* AIM OF THE TASK
Can you return the stock market article below word for word, from its title to its final sentence?

* READING PASSAGE

----------------------------------------

The Stock Market: The Enemy of Our Economy
Usually, we look at reality “as it is” and consider the actual organization of things as part of the ineluctable demonstration of what things should be. But if you apply the lateral thinking (Edward De Bono docet), everything can be assumed to be a completely different color. Try to think about the stock market and the financial products considered “speculative”.
Theoretically, shares are part of a company sold to the market in order to increase the capital of the company and have fresh resources to invest in the company’s development. In a normal market, where we pay attention to real values and real potentials of existing companies, the investor will buy shares in companies where he imagines to have increasing value or more revenues in the future. Investment, as a concept, is long term, as companies usually take time to make the capital invested profitable and create some return on the value. Theoretically the investor, when he gets back the price paid plus a gain, can go to the stock exchange market and sell his stocks to other investors and invest the revenues in other companies with high growth potential. We don’t want to repeat basic concepts, but merely focus our readers on the real meanings of what we are doing and for what such institutions are built.

----------------------------------------

* RECORDS SHOWN

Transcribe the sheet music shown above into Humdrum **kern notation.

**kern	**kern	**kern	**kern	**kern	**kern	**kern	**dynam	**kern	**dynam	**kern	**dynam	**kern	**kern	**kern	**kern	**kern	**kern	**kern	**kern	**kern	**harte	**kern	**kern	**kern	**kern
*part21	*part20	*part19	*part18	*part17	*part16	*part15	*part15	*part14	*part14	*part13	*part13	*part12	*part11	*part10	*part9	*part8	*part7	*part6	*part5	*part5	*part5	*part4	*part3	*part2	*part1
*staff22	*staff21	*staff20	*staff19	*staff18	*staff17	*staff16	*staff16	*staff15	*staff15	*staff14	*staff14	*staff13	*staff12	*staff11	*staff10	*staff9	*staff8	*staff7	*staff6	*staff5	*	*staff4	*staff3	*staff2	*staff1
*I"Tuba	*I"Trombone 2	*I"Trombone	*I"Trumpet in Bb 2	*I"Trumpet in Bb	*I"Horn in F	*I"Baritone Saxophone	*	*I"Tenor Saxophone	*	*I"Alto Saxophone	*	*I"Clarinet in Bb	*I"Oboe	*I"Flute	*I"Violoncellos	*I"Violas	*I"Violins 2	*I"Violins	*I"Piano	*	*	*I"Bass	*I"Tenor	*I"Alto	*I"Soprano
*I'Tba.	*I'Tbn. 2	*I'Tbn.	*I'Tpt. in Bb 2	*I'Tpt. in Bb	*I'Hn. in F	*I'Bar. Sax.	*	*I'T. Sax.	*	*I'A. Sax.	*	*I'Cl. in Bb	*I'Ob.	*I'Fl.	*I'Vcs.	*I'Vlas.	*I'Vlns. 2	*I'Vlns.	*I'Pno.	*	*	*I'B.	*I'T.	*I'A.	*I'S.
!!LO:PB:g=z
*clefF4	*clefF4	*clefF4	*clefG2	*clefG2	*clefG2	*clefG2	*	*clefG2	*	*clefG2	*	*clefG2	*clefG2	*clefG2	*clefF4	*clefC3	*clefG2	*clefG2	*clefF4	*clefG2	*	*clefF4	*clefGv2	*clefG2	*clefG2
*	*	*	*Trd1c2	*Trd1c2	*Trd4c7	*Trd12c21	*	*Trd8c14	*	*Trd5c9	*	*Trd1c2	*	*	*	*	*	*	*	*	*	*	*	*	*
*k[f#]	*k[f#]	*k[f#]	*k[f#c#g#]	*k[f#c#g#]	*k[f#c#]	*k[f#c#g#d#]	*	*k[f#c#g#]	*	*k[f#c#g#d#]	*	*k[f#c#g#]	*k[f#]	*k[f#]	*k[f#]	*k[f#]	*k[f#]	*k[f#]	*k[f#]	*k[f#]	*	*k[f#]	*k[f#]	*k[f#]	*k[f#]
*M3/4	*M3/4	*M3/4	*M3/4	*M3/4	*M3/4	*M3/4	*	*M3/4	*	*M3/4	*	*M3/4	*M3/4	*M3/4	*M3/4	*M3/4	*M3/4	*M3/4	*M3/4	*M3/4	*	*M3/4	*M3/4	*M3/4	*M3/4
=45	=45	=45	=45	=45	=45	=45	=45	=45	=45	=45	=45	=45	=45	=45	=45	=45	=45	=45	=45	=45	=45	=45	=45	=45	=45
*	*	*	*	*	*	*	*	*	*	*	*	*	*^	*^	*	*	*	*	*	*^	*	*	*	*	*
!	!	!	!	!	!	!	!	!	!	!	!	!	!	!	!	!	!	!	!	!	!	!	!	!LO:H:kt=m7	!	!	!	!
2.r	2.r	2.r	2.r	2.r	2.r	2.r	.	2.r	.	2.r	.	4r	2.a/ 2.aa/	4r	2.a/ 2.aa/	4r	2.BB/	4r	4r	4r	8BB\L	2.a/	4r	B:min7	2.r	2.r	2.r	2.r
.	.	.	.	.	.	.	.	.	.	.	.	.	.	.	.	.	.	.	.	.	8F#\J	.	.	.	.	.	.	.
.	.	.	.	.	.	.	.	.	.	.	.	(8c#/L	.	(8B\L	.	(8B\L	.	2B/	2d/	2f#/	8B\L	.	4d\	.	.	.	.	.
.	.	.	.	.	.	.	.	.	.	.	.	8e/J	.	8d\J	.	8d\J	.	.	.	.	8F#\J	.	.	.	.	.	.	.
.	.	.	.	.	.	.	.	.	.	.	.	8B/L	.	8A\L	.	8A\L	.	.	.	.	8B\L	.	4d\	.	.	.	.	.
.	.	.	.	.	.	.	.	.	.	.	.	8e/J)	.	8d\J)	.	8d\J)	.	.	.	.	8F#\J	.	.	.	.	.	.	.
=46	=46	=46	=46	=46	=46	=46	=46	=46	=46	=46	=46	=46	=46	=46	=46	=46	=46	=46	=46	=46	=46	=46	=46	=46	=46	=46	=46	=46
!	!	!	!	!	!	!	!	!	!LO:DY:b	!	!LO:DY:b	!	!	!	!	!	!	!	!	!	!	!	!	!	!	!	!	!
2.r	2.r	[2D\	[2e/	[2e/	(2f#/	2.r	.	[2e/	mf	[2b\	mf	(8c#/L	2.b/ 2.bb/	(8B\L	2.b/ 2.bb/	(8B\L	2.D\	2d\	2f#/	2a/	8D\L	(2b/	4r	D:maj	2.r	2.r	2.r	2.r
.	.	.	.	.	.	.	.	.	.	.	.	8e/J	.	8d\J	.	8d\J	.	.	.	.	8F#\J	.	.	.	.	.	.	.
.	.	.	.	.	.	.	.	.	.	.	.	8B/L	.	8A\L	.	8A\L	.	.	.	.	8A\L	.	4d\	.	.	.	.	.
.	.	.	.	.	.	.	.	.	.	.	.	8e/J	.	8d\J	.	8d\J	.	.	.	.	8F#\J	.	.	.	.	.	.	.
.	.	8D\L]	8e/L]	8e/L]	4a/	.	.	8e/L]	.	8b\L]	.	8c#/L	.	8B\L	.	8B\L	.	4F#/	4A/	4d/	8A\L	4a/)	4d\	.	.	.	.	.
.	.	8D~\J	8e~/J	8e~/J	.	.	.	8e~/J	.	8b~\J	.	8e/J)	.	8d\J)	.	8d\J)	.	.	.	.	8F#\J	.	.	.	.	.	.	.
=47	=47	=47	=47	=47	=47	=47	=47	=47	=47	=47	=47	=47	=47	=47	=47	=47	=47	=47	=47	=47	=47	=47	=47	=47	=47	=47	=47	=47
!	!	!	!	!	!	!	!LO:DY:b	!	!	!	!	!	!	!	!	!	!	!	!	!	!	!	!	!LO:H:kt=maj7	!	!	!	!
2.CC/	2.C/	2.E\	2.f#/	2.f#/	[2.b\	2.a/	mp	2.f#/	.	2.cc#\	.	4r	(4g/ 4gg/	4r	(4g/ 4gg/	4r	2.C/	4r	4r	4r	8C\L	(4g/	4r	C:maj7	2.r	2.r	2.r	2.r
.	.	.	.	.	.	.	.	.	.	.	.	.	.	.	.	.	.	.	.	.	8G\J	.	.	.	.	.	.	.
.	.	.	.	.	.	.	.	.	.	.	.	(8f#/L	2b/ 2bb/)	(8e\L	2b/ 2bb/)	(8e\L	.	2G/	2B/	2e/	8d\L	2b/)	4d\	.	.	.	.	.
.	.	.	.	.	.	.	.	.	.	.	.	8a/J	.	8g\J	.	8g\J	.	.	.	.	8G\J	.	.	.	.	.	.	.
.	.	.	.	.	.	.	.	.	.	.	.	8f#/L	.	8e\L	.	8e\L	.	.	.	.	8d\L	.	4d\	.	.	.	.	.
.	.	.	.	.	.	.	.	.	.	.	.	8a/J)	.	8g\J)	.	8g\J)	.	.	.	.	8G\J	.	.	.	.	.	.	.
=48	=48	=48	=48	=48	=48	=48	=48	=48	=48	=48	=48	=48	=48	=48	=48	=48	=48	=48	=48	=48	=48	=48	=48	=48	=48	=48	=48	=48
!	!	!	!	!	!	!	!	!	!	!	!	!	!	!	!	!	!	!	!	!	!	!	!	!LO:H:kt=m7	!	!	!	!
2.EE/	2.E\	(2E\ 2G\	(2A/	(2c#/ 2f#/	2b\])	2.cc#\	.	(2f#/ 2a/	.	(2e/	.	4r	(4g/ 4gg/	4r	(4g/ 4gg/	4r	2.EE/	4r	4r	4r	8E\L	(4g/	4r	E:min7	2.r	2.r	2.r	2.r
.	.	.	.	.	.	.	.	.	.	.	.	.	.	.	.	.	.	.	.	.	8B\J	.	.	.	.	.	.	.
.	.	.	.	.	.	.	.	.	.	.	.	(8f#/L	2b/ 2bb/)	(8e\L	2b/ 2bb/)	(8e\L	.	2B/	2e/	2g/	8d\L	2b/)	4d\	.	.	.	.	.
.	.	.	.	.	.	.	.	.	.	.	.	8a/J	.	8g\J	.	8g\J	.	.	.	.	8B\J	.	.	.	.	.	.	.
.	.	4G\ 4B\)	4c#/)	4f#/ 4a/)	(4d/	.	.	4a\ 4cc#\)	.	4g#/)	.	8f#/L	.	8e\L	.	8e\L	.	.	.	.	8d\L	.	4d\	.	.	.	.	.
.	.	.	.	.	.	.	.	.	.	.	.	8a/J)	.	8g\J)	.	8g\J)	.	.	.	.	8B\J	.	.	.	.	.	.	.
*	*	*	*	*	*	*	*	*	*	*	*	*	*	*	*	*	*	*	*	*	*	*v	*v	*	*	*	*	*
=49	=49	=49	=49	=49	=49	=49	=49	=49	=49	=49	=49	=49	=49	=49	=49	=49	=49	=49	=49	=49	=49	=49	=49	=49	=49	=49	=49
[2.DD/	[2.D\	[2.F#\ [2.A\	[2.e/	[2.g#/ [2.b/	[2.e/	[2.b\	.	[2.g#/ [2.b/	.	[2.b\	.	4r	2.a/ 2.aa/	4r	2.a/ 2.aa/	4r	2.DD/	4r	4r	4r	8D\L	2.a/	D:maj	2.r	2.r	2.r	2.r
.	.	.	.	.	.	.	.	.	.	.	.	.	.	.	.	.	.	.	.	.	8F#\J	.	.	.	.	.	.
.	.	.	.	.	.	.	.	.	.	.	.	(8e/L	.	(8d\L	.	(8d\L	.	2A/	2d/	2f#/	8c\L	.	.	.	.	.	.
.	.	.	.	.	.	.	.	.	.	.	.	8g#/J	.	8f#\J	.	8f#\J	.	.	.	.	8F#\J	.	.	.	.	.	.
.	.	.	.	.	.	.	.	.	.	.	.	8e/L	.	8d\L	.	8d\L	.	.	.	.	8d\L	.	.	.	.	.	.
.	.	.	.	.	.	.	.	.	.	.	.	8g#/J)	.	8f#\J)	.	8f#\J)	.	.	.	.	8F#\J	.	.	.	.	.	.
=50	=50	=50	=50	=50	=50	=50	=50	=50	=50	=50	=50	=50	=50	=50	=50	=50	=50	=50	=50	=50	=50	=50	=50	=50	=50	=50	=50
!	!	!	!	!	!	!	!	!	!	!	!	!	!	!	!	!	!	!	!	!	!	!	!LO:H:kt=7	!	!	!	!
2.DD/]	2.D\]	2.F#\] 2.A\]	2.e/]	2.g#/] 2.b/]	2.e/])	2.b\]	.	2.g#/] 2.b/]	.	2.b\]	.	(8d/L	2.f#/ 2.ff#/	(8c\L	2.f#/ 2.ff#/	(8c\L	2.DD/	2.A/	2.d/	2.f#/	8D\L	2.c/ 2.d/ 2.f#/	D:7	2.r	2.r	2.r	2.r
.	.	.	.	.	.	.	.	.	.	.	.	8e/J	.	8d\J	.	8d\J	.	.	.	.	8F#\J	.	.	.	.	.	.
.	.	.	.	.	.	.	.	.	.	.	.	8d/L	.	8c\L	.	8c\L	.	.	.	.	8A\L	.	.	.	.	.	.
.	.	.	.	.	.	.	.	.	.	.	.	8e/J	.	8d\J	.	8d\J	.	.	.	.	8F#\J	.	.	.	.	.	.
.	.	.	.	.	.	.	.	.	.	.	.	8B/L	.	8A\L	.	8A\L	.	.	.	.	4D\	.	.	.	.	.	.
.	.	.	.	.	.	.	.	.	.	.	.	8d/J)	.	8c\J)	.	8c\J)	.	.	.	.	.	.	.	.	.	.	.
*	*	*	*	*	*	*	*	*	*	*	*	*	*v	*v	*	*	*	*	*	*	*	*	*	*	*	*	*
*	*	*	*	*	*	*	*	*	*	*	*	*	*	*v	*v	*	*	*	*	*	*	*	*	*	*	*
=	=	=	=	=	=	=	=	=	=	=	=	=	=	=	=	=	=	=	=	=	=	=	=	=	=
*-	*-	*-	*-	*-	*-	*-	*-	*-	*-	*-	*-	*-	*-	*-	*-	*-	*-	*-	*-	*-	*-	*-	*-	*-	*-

----------------------------------------

* FULL RESPONSE
The Stock Market: The Enemy of Our Economy
Usually, we look at reality “as it is” and consider the actual organization of things as part of the ineluctable demonstration of what things should be. But if you apply the lateral thinking (Edward De Bono docet), everything can be assumed to be a completely different color. Try to think about the stock market and the financial products considered “speculative”.
Theoretically, shares are part of a company sold to the market in order to increase the capital of the company and have fresh resources to invest in the company’s development. In a normal market, where we pay attention to real values and real potentials of existing companies, the investor will buy shares in companies where he imagines to have increasing value or more revenues in the future. Investment, as a concept, is long term, as companies usually take time to make the capital invested profitable and create some return on the value. Theoretically the investor, when he gets back the price paid plus a gain, can go to the stock exchange market and sell his stocks to other investors and invest the revenues in other companies with high growth potential. We don’t want to repeat basic concepts, but merely focus our readers on the real meanings of what we are doing and for what such institutions are built.